A frazzle-red haired latter day Fanny Brice boogied on stage; peered through “Los Angeles Glaze” and invited the crowd to take “a trek into tastelessness with her.”

The Divine Miss M – Bette Midler – had arrived. The audience with cultish devotion and some with just plain curiosity, was out in full force to make her opening night at the Universal Amphitheater Monday an exercise in excitement.

“I never played the semi-round before,” she quipped from the bowl shaped stage.

She’s sharp, cool, zingy and as quick with her wit as she is with her 1940 choreography and high camp talk.

Bette Midler reminded me of Ethel Merman, Judy Garland, Barbra Streisand and walked across the stage like a character out of a Betty Hoop cartoon.

With all this nostalgia and 1940-50 ricky-ticky tack thrown in, Bette Midler also reminds me of Bette Midler. She is refreshingly herself – and if she takes the best from other performers and molds them to her buxom body, she does it with fantasia flare.

She walked around the stage in her high spike heeled shoes with ankle straps, shook her tousled hair and said, “Just this morning I was demonstrating Vegamatics at Woolworths.”

The crowd ate it up. They gorged themselves on her fast-hitting lines. The excitement power plus pace she sets began with a “Philadelphia Medley” of “two and a half tunes, because you couldn’t stand it if we did three at once,” she told the audience. The medley included the dredges of 1960s rock and roll with “Uptown” and “A Do Run Run A Do Run Run.”

“I’m really out to lunch today folks,” the Divine Miss M related as she crawled under the piano.

After introducing the Harlettes, her back-up singing trio, they got into a vocal version of Glen Miller‘s “In the Mood” something she dubbed “hubba-hubba music.”

If you’re thinking that “In the Mood” never had words, you’re right. Undaunted, Bette Midler launched the new lyrical version and as the person sitting next to me mummered, “This is the first time I’ve ever heard anyone sing the trombone part to a song.”

Next came a version of “Delta Dawn” which makes the current Helen Reddy version – which is number one on national pop charts – sound like an advertisement for Burma Shave. Midler has her stuff together.

Before climbing back into 60s nostalgia and “Music to Bash Your Heads in By,” Miss M sang a convincing “Am I Blue” and a sensitive and moody John Prine composition, “Hello in There.”

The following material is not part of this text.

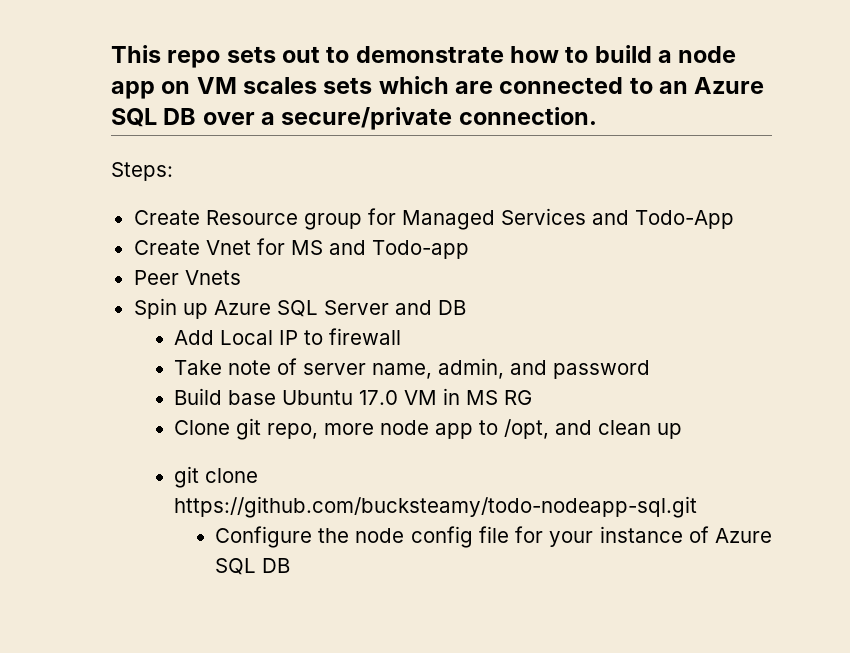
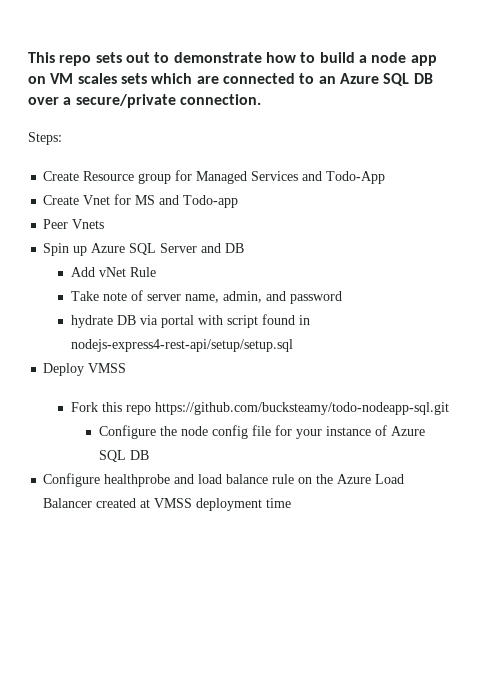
[220,328,402,345] Local IP to firewall -> [99,267,157,277] vNet Rule
[174,388,533,405] [174,418,683,440] [174,466,259,488] Build base Ubuntu 17.0 VM in MS RG // Clone git repo, more node app to /opt, and clean up // git clone -> [71,314,311,328] [71,339,294,352] [43,363,127,376] [71,402,152,415] hydrate DB via portal with script found in nodejs-express4-rest-api/setup/setup.sql // Deploy VMSS // Fork this repo
(290, 565) none -> [43,473,405,487] [43,498,292,511] // Configure healthprobe and load balance rule on the Azure Load Balancer created at VMSS deployment time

Her gown was white with a heart cut out in the center and red droplets – the bleeding heart. And then it was Bobby Freeman’s “Do You Wanna Dance” before the intermission lights went up.

Part two began with a slow interlude featuring Barry Manilow on piano. Manilow gathers the material for Bette Midler, turns it into her jingle-jolt style and also serves as musical director on her concert tour.

Out bounded the Harlettes in neb waitress uniforms with pink sequins for “A Lullaby of Broadway.” Joined on stage with the Divine Miss M, “The Boogie Woogie Bugle Boy” snapped into action.

Maxine Andrews – one of the Andrews Sisters whose version of “Boogie Woogie Bugle Boy” made money and fame for them in the 40s – was sitting across the aisle from me. She seemed to thoroughly enjoy herself.

The song ended with a smart salute, with the Harlettes opening their waitress dresses to reveal American Flags on the inside. Patriotism forever.

What do you do for an encore when you’ve already sung “Leader of the Pack” (a true 50s scourge) and told the audience your big dream is to be Sanitation Commissioner for New York City while standing on stage in your slip?

You rush into a version of “Chapel of Love” and blow kisses to an audience who is standing on its feet, hands swaying wildly and bodies moving to the music.

The whole thing was bananas. Wonderful bananas.